**Exercise**
Return the lines of the listing below exactly as they appear, beginning at the one with "left wrist: (150, 380)" and stopping after the one with "right eye: (42, 30)"; do not include pictures.
Segment Open
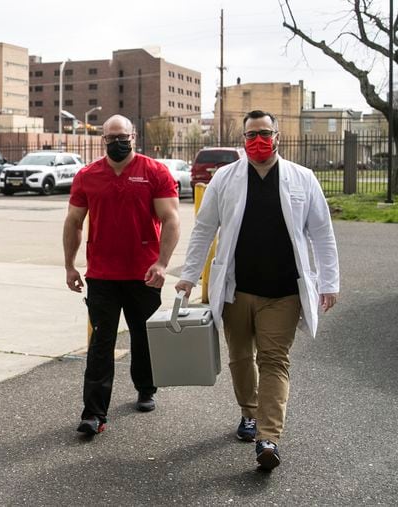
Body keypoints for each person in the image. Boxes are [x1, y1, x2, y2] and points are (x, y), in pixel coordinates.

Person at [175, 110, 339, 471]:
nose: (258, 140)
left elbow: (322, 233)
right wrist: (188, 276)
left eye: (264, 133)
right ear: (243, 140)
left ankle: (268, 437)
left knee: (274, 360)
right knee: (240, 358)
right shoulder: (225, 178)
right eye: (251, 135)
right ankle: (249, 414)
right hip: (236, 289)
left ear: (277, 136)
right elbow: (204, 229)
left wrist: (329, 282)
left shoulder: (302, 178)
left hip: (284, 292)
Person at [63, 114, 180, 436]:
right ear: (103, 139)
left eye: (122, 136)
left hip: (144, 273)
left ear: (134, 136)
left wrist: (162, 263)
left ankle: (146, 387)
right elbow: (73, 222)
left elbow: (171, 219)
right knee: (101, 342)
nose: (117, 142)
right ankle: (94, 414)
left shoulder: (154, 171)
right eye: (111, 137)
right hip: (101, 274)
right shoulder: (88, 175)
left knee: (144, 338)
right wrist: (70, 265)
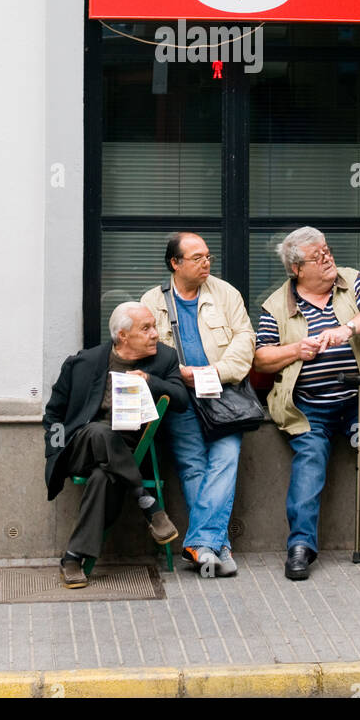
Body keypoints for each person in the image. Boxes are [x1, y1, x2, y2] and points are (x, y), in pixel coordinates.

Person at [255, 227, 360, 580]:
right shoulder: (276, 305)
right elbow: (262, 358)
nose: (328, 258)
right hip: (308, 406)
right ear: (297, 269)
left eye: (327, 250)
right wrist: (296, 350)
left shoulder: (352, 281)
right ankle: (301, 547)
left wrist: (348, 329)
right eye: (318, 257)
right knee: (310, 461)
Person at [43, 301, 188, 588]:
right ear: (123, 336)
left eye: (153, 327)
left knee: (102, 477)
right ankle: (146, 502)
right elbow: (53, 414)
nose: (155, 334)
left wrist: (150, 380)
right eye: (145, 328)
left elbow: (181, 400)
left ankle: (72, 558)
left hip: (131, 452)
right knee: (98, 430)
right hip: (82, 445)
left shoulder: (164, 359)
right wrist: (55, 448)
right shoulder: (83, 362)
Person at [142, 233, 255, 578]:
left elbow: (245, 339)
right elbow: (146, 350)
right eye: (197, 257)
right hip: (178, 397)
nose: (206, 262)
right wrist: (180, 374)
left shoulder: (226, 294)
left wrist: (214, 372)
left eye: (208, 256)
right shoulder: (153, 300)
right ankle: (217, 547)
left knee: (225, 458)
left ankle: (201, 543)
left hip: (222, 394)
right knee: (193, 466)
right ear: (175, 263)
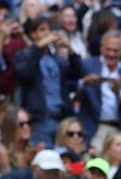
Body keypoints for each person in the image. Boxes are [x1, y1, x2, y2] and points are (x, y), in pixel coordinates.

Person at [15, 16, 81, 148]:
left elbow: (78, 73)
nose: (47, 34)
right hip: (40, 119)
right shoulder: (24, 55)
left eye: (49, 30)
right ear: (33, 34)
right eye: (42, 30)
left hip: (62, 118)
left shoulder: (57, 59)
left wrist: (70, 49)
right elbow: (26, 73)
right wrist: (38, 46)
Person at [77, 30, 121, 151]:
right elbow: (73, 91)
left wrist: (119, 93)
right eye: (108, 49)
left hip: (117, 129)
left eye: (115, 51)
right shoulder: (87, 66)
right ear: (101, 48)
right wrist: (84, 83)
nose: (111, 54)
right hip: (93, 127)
Segment Closed
Segment Open
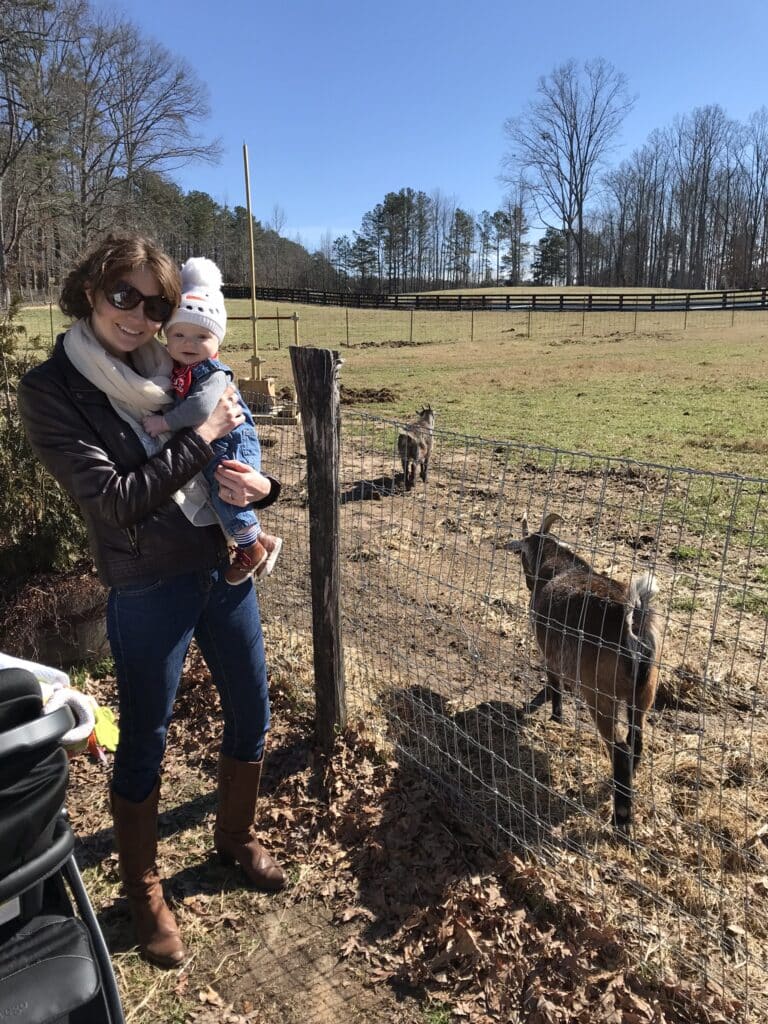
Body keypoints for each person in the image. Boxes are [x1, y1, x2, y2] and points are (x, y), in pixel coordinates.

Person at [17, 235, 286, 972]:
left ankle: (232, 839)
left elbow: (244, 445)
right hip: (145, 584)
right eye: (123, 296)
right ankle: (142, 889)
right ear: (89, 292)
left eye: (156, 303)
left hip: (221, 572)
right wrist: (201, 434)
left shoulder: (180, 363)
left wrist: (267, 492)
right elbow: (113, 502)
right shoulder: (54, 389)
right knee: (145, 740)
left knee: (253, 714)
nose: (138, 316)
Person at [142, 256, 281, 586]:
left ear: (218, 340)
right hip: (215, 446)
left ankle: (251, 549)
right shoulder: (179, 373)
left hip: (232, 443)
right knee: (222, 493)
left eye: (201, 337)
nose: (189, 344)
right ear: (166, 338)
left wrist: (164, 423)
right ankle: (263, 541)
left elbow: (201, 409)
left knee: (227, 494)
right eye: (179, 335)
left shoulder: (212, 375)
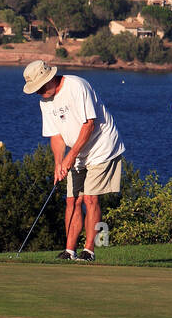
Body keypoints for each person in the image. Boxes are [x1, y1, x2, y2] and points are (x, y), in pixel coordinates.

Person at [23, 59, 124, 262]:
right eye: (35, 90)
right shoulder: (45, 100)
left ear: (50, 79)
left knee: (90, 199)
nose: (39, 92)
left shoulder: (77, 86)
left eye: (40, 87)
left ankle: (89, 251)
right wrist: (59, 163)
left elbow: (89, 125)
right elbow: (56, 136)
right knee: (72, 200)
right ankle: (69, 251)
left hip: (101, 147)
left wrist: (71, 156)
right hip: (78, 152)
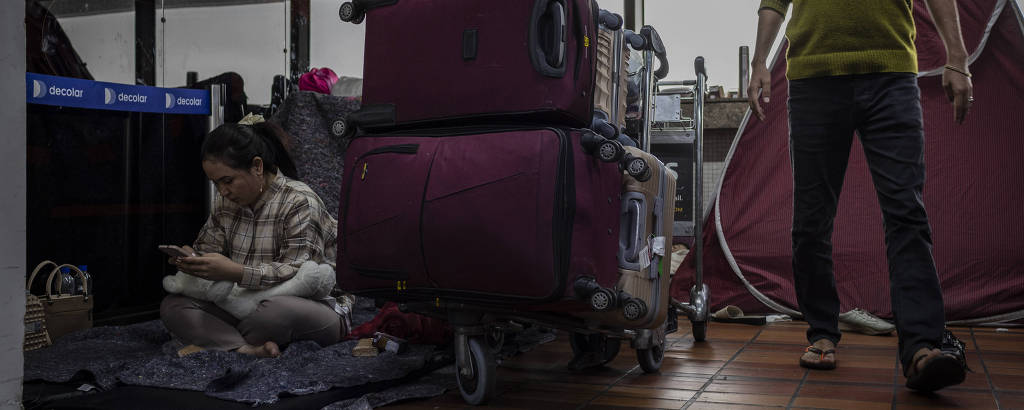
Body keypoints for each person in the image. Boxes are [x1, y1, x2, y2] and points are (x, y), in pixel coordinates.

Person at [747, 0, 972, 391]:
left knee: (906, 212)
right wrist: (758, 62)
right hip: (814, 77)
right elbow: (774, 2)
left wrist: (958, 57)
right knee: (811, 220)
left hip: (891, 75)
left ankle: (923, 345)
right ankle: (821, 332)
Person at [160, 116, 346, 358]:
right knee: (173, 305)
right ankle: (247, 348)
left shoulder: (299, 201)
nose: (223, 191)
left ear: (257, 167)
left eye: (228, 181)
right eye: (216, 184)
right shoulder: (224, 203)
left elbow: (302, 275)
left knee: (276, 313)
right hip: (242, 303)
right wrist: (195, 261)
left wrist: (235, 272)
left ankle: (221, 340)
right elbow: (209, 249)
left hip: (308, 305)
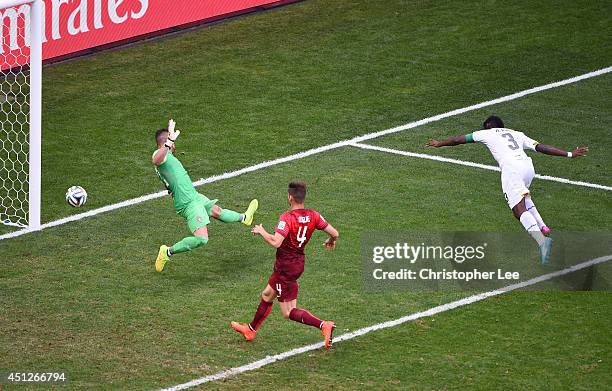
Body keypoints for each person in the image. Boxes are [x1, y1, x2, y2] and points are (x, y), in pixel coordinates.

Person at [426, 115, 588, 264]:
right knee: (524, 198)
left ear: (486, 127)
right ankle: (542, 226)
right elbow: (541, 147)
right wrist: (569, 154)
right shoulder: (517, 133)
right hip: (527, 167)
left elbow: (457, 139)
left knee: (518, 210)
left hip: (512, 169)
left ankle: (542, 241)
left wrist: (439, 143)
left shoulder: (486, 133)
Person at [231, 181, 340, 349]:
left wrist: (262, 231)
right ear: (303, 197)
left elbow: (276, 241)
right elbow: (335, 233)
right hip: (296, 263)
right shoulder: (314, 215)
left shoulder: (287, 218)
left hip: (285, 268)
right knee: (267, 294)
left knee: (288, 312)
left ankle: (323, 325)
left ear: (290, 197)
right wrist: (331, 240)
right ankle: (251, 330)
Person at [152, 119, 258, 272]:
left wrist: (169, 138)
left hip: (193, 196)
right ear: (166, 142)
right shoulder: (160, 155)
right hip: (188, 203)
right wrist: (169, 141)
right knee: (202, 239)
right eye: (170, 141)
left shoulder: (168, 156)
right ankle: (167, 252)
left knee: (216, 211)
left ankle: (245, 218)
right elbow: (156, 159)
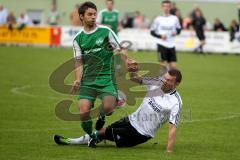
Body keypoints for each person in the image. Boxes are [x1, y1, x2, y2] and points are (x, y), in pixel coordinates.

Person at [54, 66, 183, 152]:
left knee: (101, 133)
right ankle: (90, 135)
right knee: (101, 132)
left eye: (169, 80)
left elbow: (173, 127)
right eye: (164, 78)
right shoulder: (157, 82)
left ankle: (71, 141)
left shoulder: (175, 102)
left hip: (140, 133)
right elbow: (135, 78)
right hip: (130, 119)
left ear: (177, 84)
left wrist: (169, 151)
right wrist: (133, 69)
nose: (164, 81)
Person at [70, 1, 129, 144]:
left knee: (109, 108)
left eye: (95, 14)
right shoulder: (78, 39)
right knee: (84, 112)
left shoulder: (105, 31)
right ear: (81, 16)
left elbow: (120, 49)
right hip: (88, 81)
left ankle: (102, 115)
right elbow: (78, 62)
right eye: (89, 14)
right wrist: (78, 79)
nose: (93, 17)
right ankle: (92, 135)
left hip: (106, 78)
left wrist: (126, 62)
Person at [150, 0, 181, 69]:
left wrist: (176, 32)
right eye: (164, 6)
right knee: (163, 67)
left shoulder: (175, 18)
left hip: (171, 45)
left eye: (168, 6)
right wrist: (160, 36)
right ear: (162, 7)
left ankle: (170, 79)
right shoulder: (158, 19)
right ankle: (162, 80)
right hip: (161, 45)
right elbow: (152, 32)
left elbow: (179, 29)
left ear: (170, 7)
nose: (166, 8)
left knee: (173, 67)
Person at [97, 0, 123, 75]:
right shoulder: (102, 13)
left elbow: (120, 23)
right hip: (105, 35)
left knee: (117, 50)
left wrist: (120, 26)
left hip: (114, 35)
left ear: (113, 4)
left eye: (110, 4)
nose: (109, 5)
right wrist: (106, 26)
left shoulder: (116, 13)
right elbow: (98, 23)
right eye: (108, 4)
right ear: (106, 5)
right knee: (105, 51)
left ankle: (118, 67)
Segment Closed
**Solved exercise**
left wrist: (150, 380)
right eye: (145, 328)
left elbow: (181, 400)
left ankle: (72, 558)
left hip: (131, 452)
right knee: (98, 430)
right hip: (82, 445)
left shoulder: (164, 359)
right wrist: (55, 448)
right shoulder: (83, 362)
Person at [142, 233, 255, 578]:
left elbow: (245, 339)
right elbow: (146, 350)
right eye: (197, 257)
right hip: (178, 397)
nose: (206, 262)
right wrist: (180, 374)
left shoulder: (226, 294)
left wrist: (214, 372)
left eye: (208, 256)
right shoulder: (153, 300)
right ankle: (217, 547)
left knee: (225, 458)
left ankle: (201, 543)
left hip: (222, 394)
right knee: (193, 466)
right ear: (175, 263)
Body keypoints for each person in the image. Boxes are [x1, y1, x2, y2] and points are (x, y), in pixel coordinates.

Person at [15, 16, 81, 148]:
left elbow: (78, 73)
nose: (47, 34)
right hip: (40, 119)
right shoulder: (24, 55)
left eye: (49, 30)
right ear: (33, 34)
right eye: (42, 30)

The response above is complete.